▸ **Metin parçası**
■ ■ ■ ■ ■

KAYSERİNİN
YEŞİLHİSAR
İLÇESİ
YEŞİLHİSAR ŞEKERPARESİ
ENGEL TANIMAYAN YETENEK
' ERSİN ÇİMEN '
Onun hemen her konuda becerisi var.
Yakınları ona sayı makinası diyor. Matematik uzmanı diyenler de var. Fakat o
sadece sayılar konusunda uzman değil. Görme engeli olmasına rağmen bağlama da
çalıyor, nefesli çalgılar da. Kendine sanatçı demekten çekinecek kadar mütevazı
olan Çimen, inanılmaz bir hafızaya da sahip. Öyle ki Beşiktaş’ın son 30 yıl
içinde oynadığı bütün maçları ezbere biliyor. Sadece maçları bilmekle de
kalmayarak golleri de sayıyor.
Sohbete
başlamadan önce, özgeçmişinizden bahseder misiniz?
Ben 44 yaşındayım. Balıkesirde
doğdum. Büyükşehir Belediye Konservatuarında uzun yıllar öğretim üyeliği ve
müdür yardımcılığı yaptım. 1974’den bu güne bağlama çalıyorum. 1990’dan bu güne
nefesli çalgılar kullanıyorum. 7 yıl önce emekli oldum. Oğlumun ısrarı ile
Yeteneksizsiniz Türkiye yarışmasına katıldım. Şu anda özel bir şirkette
gayrimenkul danışmanlığı yapıyorum. Bununla birlikte sahne yaşantım devam
ediyor. Profesyonel anlamda hem ses hem de söz icra ediyorum. Koyu bir Beşiktaş
taraftarıyım. Benim için Beşiktaş taraftarlıktan öte bir yaşam biçimi.
Birçok
yeteneğiniz var. Bu yeteneklerinizden bahseder misiniz?

■ ■ ■ ■ ■

▸ **Verilen öğeler**
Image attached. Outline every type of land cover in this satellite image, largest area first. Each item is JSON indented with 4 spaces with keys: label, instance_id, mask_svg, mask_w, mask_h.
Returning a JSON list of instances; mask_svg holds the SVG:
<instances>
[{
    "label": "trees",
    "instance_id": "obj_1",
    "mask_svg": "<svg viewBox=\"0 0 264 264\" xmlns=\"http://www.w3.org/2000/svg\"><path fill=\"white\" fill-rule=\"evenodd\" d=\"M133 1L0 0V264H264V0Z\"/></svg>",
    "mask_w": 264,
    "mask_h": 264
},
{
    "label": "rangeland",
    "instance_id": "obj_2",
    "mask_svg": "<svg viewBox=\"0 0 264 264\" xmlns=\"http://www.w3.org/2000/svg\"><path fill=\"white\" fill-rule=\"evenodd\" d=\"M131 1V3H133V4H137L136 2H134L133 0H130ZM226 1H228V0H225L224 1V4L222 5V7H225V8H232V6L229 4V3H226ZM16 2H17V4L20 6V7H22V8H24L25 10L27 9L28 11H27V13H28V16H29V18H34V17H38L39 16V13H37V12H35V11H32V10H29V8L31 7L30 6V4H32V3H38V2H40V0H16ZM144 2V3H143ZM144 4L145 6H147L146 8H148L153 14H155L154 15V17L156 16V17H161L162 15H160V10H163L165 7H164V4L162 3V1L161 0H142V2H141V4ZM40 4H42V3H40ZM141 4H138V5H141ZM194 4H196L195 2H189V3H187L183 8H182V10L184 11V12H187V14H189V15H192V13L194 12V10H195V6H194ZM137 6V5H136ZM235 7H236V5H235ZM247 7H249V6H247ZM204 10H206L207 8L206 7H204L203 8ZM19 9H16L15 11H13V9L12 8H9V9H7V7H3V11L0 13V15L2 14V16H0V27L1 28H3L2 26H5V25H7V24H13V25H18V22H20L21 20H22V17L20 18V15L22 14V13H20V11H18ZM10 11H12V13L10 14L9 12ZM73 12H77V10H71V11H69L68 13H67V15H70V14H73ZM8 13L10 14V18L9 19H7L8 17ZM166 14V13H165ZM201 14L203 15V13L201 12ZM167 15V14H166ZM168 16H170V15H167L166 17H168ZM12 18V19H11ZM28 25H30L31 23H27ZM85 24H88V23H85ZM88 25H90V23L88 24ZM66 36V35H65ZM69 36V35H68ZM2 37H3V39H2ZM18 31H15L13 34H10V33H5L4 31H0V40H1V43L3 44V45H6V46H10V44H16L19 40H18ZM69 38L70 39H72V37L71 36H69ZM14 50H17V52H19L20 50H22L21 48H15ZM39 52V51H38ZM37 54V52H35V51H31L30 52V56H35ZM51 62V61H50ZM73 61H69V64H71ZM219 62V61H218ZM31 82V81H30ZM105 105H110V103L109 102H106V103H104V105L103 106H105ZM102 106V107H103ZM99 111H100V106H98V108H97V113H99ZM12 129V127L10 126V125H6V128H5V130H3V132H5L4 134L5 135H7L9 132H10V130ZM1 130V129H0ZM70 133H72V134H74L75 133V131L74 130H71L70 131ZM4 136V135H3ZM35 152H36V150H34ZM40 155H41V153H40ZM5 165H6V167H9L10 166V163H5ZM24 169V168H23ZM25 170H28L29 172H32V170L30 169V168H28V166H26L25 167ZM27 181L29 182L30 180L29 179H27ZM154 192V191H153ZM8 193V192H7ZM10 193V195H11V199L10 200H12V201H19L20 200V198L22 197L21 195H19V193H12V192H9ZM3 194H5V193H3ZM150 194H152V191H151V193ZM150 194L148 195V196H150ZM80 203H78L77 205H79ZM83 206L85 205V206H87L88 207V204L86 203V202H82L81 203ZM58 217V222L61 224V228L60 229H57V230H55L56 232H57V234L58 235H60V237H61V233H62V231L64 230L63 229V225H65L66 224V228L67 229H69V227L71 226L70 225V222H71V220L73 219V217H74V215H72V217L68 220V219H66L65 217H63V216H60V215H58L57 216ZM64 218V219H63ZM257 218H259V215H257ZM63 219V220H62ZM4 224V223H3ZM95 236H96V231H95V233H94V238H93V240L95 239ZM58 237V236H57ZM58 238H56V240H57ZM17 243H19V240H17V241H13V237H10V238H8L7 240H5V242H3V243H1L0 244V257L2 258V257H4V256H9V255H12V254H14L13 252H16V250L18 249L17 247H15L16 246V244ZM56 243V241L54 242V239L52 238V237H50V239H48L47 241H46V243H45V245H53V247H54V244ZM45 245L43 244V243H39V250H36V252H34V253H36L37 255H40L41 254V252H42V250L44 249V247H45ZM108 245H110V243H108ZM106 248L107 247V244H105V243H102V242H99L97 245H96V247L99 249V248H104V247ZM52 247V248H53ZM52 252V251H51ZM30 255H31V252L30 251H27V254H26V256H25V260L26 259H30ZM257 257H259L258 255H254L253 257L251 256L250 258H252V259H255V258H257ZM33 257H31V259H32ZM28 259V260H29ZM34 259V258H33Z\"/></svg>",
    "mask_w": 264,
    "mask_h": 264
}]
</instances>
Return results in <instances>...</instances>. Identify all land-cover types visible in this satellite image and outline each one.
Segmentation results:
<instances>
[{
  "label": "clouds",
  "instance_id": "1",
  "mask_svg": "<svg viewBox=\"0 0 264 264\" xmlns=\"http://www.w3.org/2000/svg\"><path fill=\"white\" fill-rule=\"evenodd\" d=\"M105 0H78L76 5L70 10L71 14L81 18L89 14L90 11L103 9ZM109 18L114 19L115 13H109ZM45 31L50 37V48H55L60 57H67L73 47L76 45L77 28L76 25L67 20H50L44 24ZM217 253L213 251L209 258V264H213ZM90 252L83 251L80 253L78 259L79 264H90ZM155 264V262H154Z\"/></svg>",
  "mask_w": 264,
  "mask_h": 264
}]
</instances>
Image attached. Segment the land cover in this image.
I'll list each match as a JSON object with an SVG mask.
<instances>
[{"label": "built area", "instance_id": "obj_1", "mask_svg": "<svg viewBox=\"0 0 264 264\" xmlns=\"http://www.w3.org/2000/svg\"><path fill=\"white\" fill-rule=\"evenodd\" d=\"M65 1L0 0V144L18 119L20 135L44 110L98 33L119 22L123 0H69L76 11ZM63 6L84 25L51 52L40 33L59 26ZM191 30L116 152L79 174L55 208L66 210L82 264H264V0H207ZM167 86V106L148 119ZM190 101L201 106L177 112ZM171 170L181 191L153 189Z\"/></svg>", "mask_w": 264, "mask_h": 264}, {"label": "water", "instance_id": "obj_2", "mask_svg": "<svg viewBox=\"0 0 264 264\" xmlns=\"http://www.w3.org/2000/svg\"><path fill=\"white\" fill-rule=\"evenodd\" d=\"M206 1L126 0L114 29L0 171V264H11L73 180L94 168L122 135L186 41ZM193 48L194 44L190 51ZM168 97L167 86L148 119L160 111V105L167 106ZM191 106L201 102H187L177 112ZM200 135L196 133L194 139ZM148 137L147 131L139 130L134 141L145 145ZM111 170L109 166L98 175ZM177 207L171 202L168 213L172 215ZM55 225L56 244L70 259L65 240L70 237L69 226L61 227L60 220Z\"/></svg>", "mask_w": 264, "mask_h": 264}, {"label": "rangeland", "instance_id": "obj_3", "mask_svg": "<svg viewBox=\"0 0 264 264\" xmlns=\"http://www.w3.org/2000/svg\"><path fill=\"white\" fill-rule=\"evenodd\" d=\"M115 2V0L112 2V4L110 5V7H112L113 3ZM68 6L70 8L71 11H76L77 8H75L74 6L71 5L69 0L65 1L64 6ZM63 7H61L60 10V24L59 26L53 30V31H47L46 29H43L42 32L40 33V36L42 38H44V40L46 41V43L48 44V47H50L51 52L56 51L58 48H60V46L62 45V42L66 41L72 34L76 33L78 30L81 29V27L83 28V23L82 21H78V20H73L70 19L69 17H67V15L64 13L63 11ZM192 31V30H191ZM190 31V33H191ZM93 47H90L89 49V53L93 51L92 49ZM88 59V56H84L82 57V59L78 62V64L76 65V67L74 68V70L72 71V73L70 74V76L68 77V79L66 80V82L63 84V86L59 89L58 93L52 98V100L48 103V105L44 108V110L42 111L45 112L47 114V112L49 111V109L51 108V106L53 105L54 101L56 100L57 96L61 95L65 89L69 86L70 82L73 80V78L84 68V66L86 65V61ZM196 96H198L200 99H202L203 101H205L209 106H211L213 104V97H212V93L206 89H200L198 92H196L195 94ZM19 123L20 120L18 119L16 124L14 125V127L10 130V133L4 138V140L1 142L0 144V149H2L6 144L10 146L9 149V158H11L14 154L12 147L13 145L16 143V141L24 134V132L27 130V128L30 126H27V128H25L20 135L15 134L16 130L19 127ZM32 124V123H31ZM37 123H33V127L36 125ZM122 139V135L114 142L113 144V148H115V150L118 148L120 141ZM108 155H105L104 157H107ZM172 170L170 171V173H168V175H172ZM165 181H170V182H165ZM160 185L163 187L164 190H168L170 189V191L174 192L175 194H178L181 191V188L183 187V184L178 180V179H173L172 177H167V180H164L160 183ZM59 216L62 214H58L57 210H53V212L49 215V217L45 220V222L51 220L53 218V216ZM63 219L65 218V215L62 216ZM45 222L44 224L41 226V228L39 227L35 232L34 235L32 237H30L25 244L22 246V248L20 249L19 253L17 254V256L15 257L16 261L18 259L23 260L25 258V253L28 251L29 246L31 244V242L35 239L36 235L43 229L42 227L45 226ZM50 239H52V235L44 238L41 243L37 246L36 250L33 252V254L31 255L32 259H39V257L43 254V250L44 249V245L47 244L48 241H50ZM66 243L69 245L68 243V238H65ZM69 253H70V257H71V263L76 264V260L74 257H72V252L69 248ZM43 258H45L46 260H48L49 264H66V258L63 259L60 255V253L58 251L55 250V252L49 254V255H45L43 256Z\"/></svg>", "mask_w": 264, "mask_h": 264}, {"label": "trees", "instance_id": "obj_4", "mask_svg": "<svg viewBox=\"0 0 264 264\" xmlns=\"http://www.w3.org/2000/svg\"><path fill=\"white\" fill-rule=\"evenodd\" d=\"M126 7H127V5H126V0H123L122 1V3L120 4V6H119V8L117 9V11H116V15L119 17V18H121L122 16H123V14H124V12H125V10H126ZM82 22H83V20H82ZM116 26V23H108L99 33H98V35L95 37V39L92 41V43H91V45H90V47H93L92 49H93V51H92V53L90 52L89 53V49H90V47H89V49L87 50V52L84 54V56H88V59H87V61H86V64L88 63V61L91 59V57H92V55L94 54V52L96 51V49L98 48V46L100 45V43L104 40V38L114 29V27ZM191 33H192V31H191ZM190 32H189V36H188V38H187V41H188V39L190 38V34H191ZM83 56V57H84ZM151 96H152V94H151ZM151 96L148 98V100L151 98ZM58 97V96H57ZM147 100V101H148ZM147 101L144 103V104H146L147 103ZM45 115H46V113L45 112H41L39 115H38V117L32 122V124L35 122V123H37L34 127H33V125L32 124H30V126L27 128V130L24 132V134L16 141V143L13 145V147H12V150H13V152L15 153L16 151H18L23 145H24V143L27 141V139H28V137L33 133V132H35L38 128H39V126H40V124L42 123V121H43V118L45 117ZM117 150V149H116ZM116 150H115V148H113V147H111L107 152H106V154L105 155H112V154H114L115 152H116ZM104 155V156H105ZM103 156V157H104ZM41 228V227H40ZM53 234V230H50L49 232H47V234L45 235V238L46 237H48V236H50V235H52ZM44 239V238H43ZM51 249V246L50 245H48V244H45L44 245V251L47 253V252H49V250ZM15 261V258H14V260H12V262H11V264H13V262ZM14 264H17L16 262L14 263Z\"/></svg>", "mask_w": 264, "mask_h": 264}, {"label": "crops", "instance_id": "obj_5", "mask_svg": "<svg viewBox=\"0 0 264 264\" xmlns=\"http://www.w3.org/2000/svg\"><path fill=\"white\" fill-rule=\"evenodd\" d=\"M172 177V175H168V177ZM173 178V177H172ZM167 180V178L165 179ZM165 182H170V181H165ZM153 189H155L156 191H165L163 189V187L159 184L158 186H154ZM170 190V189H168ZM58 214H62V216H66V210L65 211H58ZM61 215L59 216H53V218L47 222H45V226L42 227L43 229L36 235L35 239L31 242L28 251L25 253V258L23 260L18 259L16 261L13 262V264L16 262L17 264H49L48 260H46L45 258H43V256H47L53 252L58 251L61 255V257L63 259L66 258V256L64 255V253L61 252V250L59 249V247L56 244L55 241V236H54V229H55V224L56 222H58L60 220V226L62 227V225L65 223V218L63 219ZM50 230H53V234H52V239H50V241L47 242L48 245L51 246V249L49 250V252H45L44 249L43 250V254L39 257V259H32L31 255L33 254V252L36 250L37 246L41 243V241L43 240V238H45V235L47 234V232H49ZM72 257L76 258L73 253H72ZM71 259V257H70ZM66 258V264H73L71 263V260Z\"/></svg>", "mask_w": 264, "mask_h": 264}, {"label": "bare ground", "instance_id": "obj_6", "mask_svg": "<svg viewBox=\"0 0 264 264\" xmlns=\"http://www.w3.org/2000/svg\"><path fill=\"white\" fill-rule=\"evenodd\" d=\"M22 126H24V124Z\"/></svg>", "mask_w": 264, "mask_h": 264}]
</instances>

■ ■ ■ ■ ■

▸ **Yapılacak iş**
Ersin Çimen ile yapılan söyleşiye göre Çimen, oğlunun ısrarıyla hangi yarışmaya katılmıştır? Öğelerin bu alıştırmada hiçbir işlevi yoktur.

▸ **Alıştırma cevabı**
Yeteneksizsiniz Türkiye yarışmasına katılmıştır.